##### MATERIAL PROVIDED

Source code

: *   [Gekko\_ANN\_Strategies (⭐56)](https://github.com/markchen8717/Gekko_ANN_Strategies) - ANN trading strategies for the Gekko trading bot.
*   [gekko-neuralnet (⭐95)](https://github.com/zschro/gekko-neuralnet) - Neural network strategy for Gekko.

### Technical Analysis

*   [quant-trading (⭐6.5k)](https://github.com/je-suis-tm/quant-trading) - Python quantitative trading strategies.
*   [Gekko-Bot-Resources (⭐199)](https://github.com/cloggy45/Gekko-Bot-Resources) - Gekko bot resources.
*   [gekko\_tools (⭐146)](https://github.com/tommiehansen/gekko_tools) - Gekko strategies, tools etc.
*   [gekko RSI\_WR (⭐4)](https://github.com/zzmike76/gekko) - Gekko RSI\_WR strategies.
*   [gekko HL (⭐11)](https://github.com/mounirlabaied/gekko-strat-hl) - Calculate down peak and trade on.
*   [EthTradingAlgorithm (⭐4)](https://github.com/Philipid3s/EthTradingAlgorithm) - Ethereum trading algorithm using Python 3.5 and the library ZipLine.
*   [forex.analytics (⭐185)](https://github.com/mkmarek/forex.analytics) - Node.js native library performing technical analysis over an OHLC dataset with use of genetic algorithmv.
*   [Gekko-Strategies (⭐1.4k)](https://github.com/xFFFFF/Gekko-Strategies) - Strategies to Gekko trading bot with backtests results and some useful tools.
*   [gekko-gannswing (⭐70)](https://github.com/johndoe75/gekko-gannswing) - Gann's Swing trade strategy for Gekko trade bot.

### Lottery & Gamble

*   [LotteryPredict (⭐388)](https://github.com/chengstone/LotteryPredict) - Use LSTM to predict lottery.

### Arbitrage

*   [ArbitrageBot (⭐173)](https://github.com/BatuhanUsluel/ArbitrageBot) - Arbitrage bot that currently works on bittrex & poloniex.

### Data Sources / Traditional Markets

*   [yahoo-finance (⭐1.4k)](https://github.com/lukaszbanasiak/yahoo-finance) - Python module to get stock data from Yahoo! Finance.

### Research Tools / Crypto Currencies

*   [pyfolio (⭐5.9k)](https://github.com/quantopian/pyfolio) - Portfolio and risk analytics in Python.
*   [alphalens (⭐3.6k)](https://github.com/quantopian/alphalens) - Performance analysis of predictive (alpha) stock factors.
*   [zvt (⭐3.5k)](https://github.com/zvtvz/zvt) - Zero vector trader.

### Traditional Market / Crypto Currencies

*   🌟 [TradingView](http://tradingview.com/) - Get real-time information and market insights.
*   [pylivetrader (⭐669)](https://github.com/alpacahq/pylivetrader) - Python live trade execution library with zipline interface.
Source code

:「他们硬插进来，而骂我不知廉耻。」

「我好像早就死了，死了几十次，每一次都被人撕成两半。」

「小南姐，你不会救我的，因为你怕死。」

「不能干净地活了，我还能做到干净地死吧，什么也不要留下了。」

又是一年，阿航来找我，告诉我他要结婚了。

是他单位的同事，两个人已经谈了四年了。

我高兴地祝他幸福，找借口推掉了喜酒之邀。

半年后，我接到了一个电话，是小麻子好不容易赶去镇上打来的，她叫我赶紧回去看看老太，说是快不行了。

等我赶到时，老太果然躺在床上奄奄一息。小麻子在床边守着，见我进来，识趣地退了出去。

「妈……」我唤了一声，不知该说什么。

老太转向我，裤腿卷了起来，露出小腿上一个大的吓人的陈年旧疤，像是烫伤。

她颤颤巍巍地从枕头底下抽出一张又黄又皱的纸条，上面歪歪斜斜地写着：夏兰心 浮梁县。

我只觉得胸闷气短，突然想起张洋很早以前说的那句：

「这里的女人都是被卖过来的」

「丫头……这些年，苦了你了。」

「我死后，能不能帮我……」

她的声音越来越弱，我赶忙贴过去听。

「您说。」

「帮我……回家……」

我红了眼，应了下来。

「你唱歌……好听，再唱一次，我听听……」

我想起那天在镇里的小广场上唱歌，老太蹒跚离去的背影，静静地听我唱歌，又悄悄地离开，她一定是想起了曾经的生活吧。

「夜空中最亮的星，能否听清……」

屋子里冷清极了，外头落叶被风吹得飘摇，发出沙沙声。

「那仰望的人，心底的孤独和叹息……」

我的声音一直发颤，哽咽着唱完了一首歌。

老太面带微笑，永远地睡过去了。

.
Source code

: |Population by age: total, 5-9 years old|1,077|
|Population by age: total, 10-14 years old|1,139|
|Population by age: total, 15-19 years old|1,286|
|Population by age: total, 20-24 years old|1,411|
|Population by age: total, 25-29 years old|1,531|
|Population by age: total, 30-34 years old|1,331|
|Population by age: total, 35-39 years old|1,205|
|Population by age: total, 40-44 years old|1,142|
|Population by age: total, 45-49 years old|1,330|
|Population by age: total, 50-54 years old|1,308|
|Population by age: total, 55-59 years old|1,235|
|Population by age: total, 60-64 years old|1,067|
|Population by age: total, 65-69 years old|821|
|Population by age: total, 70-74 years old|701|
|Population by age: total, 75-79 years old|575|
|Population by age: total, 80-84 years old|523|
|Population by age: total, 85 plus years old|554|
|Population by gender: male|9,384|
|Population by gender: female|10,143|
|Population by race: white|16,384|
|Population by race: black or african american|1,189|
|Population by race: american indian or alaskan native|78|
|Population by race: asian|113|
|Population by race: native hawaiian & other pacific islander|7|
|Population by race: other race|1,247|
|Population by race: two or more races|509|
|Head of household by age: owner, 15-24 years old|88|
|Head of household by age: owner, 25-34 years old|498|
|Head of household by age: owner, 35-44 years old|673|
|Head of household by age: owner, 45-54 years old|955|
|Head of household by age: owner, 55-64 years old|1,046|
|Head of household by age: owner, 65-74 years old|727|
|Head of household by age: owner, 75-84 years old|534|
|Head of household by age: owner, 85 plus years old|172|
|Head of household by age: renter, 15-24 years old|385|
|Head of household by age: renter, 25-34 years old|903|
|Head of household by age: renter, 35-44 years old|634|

##########

Copy every one of the entries above character for character, keeping their original line breaks and formatting.

- [EXERCISE SOLUTION]:
Source code

: *   [Gekko\_ANN\_Strategies (⭐56)](https://github.com/markchen8717/Gekko_ANN_Strategies) - ANN trading strategies for the Gekko trading bot.
*   [gekko-neuralnet (⭐95)](https://github.com/zschro/gekko-neuralnet) - Neural network strategy for Gekko.

### Technical Analysis

*   [quant-trading (⭐6.5k)](https://github.com/je-suis-tm/quant-trading) - Python quantitative trading strategies.
*   [Gekko-Bot-Resources (⭐199)](https://github.com/cloggy45/Gekko-Bot-Resources) - Gekko bot resources.
*   [gekko\_tools (⭐146)](https://github.com/tommiehansen/gekko_tools) - Gekko strategies, tools etc.
*   [gekko RSI\_WR (⭐4)](https://github.com/zzmike76/gekko) - Gekko RSI\_WR strategies.
*   [gekko HL (⭐11)](https://github.com/mounirlabaied/gekko-strat-hl) - Calculate down peak and trade on.
*   [EthTradingAlgorithm (⭐4)](https://github.com/Philipid3s/EthTradingAlgorithm) - Ethereum trading algorithm using Python 3.5 and the library ZipLine.
*   [forex.analytics (⭐185)](https://github.com/mkmarek/forex.analytics) - Node.js native library performing technical analysis over an OHLC dataset with use of genetic algorithmv.
*   [Gekko-Strategies (⭐1.4k)](https://github.com/xFFFFF/Gekko-Strategies) - Strategies to Gekko trading bot with backtests results and some useful tools.
*   [gekko-gannswing (⭐70)](https://github.com/johndoe75/gekko-gannswing) - Gann's Swing trade strategy for Gekko trade bot.

### Lottery & Gamble

*   [LotteryPredict (⭐388)](https://github.com/chengstone/LotteryPredict) - Use LSTM to predict lottery.

### Arbitrage

*   [ArbitrageBot (⭐173)](https://github.com/BatuhanUsluel/ArbitrageBot) - Arbitrage bot that currently works on bittrex & poloniex.

### Data Sources / Traditional Markets

*   [yahoo-finance (⭐1.4k)](https://github.com/lukaszbanasiak/yahoo-finance) - Python module to get stock data from Yahoo! Finance.

### Research Tools / Crypto Currencies

*   [pyfolio (⭐5.9k)](https://github.com/quantopian/pyfolio) - Portfolio and risk analytics in Python.
*   [alphalens (⭐3.6k)](https://github.com/quantopian/alphalens) - Performance analysis of predictive (alpha) stock factors.
*   [zvt (⭐3.5k)](https://github.com/zvtvz/zvt) - Zero vector trader.

### Traditional Market / Crypto Currencies

*   🌟 [TradingView](http://tradingview.com/) - Get real-time information and market insights.
*   [pylivetrader (⭐669)](https://github.com/alpacahq/pylivetrader) - Python live trade execution library with zipline interface.
Source code

:「他们硬插进来，而骂我不知廉耻。」

「我好像早就死了，死了几十次，每一次都被人撕成两半。」

「小南姐，你不会救我的，因为你怕死。」

「不能干净地活了，我还能做到干净地死吧，什么也不要留下了。」

又是一年，阿航来找我，告诉我他要结婚了。

是他单位的同事，两个人已经谈了四年了。

我高兴地祝他幸福，找借口推掉了喜酒之邀。

半年后，我接到了一个电话，是小麻子好不容易赶去镇上打来的，她叫我赶紧回去看看老太，说是快不行了。

等我赶到时，老太果然躺在床上奄奄一息。小麻子在床边守着，见我进来，识趣地退了出去。

「妈……」我唤了一声，不知该说什么。

老太转向我，裤腿卷了起来，露出小腿上一个大的吓人的陈年旧疤，像是烫伤。

她颤颤巍巍地从枕头底下抽出一张又黄又皱的纸条，上面歪歪斜斜地写着：夏兰心 浮梁县。

我只觉得胸闷气短，突然想起张洋很早以前说的那句：

「这里的女人都是被卖过来的」

「丫头……这些年，苦了你了。」

「我死后，能不能帮我……」

她的声音越来越弱，我赶忙贴过去听。

「您说。」

「帮我……回家……」

我红了眼，应了下来。

「你唱歌……好听，再唱一次，我听听……」

我想起那天在镇里的小广场上唱歌，老太蹒跚离去的背影，静静地听我唱歌，又悄悄地离开，她一定是想起了曾经的生活吧。

「夜空中最亮的星，能否听清……」

屋子里冷清极了，外头落叶被风吹得飘摇，发出沙沙声。

「那仰望的人，心底的孤独和叹息……」

我的声音一直发颤，哽咽着唱完了一首歌。

老太面带微笑，永远地睡过去了。

.
Source code

: |Population by age: total, 5-9 years old|1,077|
|Population by age: total, 10-14 years old|1,139|
|Population by age: total, 15-19 years old|1,286|
|Population by age: total, 20-24 years old|1,411|
|Population by age: total, 25-29 years old|1,531|
|Population by age: total, 30-34 years old|1,331|
|Population by age: total, 35-39 years old|1,205|
|Population by age: total, 40-44 years old|1,142|
|Population by age: total, 45-49 years old|1,330|
|Population by age: total, 50-54 years old|1,308|
|Population by age: total, 55-59 years old|1,235|
|Population by age: total, 60-64 years old|1,067|
|Population by age: total, 65-69 years old|821|
|Population by age: total, 70-74 years old|701|
|Population by age: total, 75-79 years old|575|
|Population by age: total, 80-84 years old|523|
|Population by age: total, 85 plus years old|554|
|Population by gender: male|9,384|
|Population by gender: female|10,143|
|Population by race: white|16,384|
|Population by race: black or african american|1,189|
|Population by race: american indian or alaskan native|78|
|Population by race: asian|113|
|Population by race: native hawaiian & other pacific islander|7|
|Population by race: other race|1,247|
|Population by race: two or more races|509|
|Head of household by age: owner, 15-24 years old|88|
|Head of household by age: owner, 25-34 years old|498|
|Head of household by age: owner, 35-44 years old|673|
|Head of household by age: owner, 45-54 years old|955|
|Head of household by age: owner, 55-64 years old|1,046|
|Head of household by age: owner, 65-74 years old|727|
|Head of household by age: owner, 75-84 years old|534|
|Head of household by age: owner, 85 plus years old|172|
|Head of household by age: renter, 15-24 years old|385|
|Head of household by age: renter, 25-34 years old|903|
|Head of household by age: renter, 35-44 years old|634|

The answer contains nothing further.